Using the data below, copy every line that contains the word "input".

(Design files in text formats)
"""

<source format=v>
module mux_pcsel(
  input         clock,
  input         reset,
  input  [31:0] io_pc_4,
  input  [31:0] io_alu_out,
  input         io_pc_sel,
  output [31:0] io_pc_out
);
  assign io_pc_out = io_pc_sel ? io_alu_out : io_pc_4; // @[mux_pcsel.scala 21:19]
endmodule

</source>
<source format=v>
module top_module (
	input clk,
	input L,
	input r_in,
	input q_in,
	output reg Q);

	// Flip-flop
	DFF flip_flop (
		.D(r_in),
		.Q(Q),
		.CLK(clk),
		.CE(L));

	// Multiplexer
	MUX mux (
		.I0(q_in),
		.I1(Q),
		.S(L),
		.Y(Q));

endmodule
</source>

"""

Response to this exercise
  input         clock,
  input         reset,
  input  [31:0] io_pc_4,
  input  [31:0] io_alu_out,
  input         io_pc_sel,
	input clk,
	input L,
	input r_in,
	input q_in,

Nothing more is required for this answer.